It’s not looking good at all for the many thousands of private investors who bought bonds in the Düsseldorf-based WGF AG, which filed for insolvency last week two days prior to repaying one of its bonds. The company has filed an application to the Düsseldorf count court to enter into what is called “self-administered insolvency proceedings”, a process which avoids the appointment of an external administrator, although it’s not clear whether this will be granted.
Trading in WGF’s bonds was suspended last week after the company missed a further deadline for publishing its annual 2011 financial report. WGF had earlier asked for an extension of the deadline until December 10th,, six months after the original due date, citing the need for “essential final details from the accounting firm and the accompanying prerequisite supervisory board meeting”. Statements from the company suggested the loss for 2011 was in the region of €71m, a figure which has since been revised marginally downward by the company new emergency ‘clean-up’ board member Bernd Depping.

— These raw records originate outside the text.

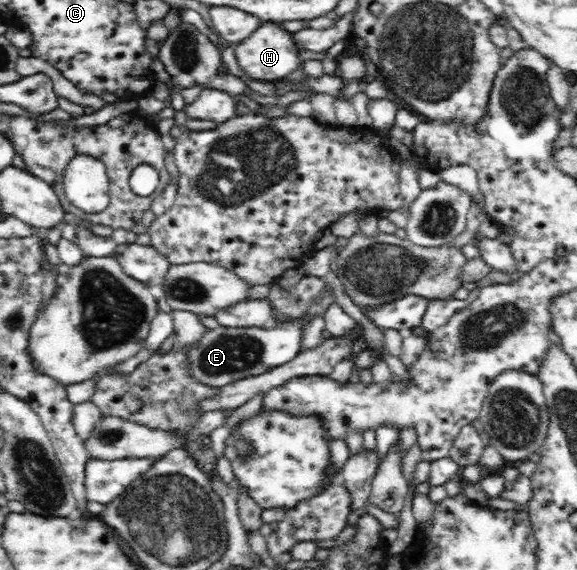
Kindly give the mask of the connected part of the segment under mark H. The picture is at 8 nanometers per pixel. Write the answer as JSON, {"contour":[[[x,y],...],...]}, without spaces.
{"contour":[[[263,21],[247,38],[234,45],[234,54],[240,67],[249,76],[261,81],[283,78],[303,68],[303,49],[297,34],[289,31],[285,23]]]}

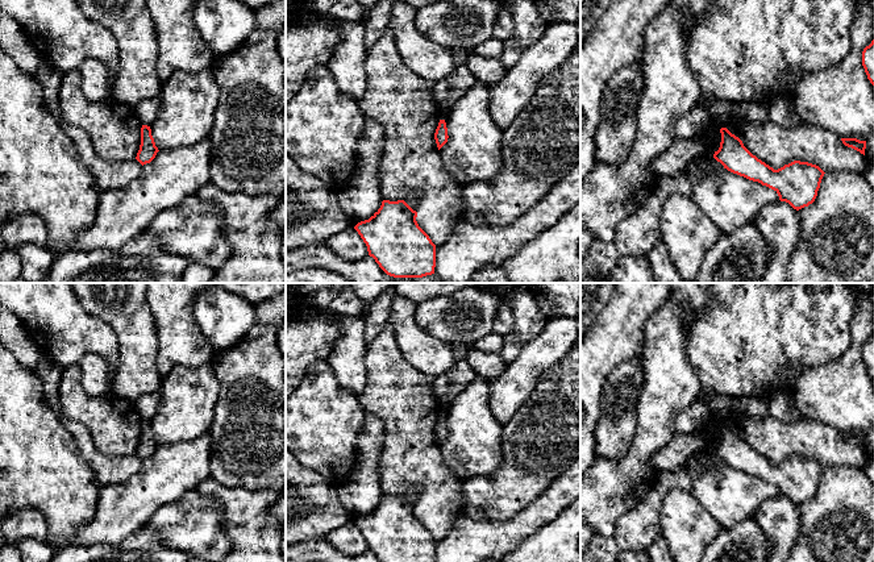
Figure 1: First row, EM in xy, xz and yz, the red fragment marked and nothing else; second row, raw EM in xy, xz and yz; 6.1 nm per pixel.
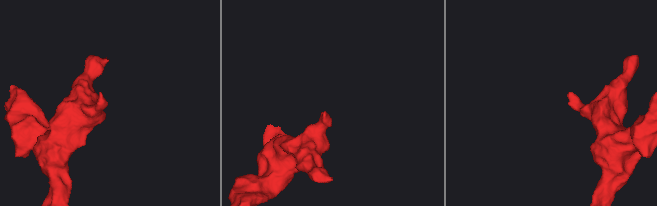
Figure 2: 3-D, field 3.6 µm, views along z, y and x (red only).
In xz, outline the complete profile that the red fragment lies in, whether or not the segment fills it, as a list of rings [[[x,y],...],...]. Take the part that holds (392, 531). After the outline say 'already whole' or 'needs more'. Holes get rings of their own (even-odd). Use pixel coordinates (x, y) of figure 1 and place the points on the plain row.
[[[383,495],[380,503],[354,524],[367,541],[369,550],[379,562],[436,562],[436,540],[419,521],[417,507],[404,495]]] | already whole

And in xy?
[[[142,420],[141,440],[136,454],[143,461],[146,458],[150,458],[155,453],[158,446],[159,445],[155,441],[150,421]]] | already whole

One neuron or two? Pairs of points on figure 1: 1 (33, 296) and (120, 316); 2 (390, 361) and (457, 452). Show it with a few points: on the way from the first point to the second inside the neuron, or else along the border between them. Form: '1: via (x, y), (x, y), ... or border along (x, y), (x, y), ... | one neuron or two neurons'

In a statement this week, Depping said, “There is substantial value in our firm’s holdings. At the moment our valuations are obviously under pressure since we’ve filed for insolvency, but it cannot be in the interests of our creditors for us to be selling off our assets below value. The plan we’ve put in place will allow us to sell the assets off at market values and deliver more value to our creditors.”
Since its establishment in 2003 by founder and CEO Pino Sergio, WGF has been at the forefront of real estate trading firms who have financed themselves by the issuance of bonds to private and institutional investors. The bonds, of which six different tranches have been issued, were secured against mortgages so that WGF could refinance itself independent of bank financing. The bonds offered attractive interest rates of up to 6.35% and were rated by rating agency Creditreform. Two of the bonds have already been redeemed to investors, although bonds with a nominal value of more than €200m are still in circulation – the actual number is disputed, with original estimates saying it was double that - and it is these that may prove difficult to redeem.
WGF originally used the proceeds from the bond sales to invest in housing, upgrade its assets, and sell on at a profit. Over time the company expanded into fund management and most recently has focused on project development, where it still has a number of projects being developed in Berlin, Hamburg and Essen. The company has reported losses for the past few years in its original business of property trading, and has had to take valuation write-downs on much of its existing stock.
WGF had come under increasing pressure over the past eighteen months following negative press comment about its business practices, and uncertainty spread by a group of lawyers who accused the company of operating a Ponzi-style financing operation. WGF had consistently denied any wrongdoing, but under pressure to produce the latest annual results, had grudgingly conceded that the previous accounts had not been easy to understand, and that future accounts would be much more transparent. It remains to be seen whether there will be future accounts, or how the various class action suits now being lined up against the company will pan out.